# EXTRACTO DEL TEXTO:
____________
# circuito led 3w



## kocker (Feb 17, 2008)

hola que tal me presento con este post

le voy a contar la historia tengo un acuario y le quiero meter estas luces leds 3w luxeon que vi de unas lamparas que cuestan una barbaridad y como lo quiero para algo mas peque;o para que gastar tanto si no lo voy usar

mi duda como puedo conectar varios leds de esto a corriente alterna o con una fuente. he visto algunas fuentes pero lo malo a mi entender es que tiene 17w entonces solo podre conectar 5 pero si mi equivoco ayudenme

bueno las caracteristicas de los leds son 3w, 3.0-3.4v, 1000ma

gracias por su ayuda


----------



## pepechip (Feb 17, 2008)

hola
aqui tienes el calculo de como hacerlo
http://led.linear1.org/led.wiz


----------



## pepechip (Feb 17, 2008)

por cierto aguno sabeis de algun programa como este pero en castellano
http://led.linear1.org/led.wiz


----------



## kocker (Feb 17, 2008)
____________
# LÍNEAS SIN PROCESAR:
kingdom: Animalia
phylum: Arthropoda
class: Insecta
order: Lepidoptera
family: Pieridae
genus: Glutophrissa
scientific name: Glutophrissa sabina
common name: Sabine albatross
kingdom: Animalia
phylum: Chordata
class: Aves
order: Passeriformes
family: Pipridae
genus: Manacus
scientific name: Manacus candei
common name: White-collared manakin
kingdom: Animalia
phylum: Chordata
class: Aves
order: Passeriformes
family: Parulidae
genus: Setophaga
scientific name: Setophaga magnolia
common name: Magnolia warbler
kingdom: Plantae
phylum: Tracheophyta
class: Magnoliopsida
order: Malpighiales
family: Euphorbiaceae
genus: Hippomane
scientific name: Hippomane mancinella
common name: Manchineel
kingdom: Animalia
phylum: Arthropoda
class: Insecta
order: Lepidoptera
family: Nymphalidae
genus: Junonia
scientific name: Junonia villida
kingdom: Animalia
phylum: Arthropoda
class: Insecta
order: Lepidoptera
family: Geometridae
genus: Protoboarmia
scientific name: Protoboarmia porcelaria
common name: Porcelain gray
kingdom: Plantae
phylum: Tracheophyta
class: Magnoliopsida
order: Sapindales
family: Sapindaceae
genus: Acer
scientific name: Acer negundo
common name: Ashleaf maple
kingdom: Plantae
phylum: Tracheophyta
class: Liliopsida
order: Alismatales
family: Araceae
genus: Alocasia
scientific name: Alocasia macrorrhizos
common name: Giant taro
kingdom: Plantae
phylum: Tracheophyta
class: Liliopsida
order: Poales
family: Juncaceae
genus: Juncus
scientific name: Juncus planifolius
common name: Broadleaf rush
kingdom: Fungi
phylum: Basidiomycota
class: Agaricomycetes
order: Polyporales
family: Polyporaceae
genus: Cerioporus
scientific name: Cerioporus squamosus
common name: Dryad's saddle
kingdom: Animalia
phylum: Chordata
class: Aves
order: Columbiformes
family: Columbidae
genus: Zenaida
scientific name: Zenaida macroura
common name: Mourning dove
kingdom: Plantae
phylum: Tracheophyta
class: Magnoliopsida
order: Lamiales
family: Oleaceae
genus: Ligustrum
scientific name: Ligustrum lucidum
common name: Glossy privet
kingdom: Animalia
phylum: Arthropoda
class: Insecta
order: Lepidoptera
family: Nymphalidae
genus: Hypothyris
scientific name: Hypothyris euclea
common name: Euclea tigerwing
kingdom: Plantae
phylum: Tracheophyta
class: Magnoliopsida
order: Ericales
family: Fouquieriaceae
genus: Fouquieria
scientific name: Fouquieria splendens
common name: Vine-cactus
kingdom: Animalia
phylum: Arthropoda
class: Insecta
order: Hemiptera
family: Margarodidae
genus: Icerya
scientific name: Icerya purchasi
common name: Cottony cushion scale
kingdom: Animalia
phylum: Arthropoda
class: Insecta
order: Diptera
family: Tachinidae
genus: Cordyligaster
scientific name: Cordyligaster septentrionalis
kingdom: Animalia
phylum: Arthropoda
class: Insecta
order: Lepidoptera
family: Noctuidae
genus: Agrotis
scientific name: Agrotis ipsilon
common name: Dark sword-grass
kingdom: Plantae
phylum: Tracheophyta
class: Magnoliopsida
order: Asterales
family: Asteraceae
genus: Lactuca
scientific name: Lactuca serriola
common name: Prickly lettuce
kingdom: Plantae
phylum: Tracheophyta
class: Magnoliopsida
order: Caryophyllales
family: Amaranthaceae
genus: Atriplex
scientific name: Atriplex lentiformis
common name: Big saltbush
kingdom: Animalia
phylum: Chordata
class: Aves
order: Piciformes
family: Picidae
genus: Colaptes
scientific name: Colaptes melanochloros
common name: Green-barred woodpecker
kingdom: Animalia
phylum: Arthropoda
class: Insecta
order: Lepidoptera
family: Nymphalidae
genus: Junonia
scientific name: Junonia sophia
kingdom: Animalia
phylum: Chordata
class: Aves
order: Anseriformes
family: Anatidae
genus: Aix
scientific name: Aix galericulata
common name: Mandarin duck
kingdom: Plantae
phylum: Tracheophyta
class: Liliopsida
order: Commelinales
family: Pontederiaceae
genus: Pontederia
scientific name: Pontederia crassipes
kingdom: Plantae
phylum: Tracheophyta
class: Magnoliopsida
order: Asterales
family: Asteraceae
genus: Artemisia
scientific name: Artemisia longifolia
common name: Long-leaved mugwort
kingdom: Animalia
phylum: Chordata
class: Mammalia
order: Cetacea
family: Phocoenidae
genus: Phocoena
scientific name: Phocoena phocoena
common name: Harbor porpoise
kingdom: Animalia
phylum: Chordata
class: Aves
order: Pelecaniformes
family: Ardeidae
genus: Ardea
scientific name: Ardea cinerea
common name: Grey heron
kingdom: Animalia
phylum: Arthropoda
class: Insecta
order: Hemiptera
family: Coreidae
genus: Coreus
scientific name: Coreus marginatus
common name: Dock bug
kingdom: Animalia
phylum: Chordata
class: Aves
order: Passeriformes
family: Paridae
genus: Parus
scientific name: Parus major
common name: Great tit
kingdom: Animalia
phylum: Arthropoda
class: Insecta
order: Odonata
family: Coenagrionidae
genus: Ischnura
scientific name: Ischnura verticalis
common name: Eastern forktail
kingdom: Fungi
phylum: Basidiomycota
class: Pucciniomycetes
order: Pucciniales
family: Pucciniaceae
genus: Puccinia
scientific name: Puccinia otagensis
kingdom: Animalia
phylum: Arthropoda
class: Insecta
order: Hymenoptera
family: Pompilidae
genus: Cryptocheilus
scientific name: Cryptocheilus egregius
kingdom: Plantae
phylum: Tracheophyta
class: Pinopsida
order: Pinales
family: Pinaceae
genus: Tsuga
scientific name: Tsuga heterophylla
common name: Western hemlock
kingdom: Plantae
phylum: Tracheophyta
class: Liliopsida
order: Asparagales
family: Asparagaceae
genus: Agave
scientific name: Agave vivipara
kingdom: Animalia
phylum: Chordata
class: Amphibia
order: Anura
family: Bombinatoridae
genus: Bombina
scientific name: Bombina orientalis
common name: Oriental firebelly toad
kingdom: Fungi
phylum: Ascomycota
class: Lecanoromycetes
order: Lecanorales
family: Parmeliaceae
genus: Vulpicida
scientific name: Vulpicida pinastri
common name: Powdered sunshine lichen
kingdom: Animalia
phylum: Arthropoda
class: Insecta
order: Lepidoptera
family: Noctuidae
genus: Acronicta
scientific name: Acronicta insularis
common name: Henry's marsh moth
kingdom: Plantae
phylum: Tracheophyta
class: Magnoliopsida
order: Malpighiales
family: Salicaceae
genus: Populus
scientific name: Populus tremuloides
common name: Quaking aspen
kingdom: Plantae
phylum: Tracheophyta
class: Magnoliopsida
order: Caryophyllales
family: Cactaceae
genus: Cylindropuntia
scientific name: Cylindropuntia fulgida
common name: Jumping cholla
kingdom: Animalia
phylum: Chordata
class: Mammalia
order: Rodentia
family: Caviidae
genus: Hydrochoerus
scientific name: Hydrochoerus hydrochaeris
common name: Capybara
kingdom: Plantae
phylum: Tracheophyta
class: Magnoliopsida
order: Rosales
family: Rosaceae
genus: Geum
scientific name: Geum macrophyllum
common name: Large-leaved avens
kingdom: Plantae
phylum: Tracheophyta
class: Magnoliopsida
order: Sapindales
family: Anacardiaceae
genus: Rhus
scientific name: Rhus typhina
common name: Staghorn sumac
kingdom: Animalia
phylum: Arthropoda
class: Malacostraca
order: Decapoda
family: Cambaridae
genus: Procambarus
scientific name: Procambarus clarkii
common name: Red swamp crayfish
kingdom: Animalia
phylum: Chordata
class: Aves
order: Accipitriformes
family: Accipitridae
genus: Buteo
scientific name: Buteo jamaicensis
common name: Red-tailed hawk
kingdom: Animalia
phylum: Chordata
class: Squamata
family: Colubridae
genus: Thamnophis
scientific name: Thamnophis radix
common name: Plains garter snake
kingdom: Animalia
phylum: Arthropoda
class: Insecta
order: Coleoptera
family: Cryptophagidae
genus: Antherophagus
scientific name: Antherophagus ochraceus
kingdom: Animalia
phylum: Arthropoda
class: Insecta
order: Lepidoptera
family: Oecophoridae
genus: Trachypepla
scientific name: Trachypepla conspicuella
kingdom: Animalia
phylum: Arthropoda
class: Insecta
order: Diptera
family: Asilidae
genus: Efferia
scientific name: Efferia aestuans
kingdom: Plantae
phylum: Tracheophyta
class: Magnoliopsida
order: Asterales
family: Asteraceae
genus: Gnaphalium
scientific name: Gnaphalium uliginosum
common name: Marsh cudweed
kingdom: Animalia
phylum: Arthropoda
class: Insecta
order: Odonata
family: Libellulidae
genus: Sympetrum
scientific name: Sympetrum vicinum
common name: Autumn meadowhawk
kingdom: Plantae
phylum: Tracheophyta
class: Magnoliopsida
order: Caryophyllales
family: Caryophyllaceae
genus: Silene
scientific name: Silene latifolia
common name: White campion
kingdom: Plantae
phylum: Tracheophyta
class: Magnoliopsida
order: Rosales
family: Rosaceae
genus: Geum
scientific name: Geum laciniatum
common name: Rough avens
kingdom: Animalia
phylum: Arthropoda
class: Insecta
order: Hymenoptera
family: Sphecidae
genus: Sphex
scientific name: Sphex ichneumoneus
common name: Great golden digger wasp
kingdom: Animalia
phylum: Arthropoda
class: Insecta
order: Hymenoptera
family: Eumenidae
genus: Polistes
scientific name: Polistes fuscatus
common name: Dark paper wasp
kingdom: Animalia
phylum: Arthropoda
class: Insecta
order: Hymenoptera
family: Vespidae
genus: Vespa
____________
# EL PROBLEMA:
Enumera todas las características de los LED que se indican en el extracto sobre el circuito LED de 3 W. Las líneas no intervienen en esto.

# RESULTADO:
Las características son 3w, 3.0-3.4v y 1000ma.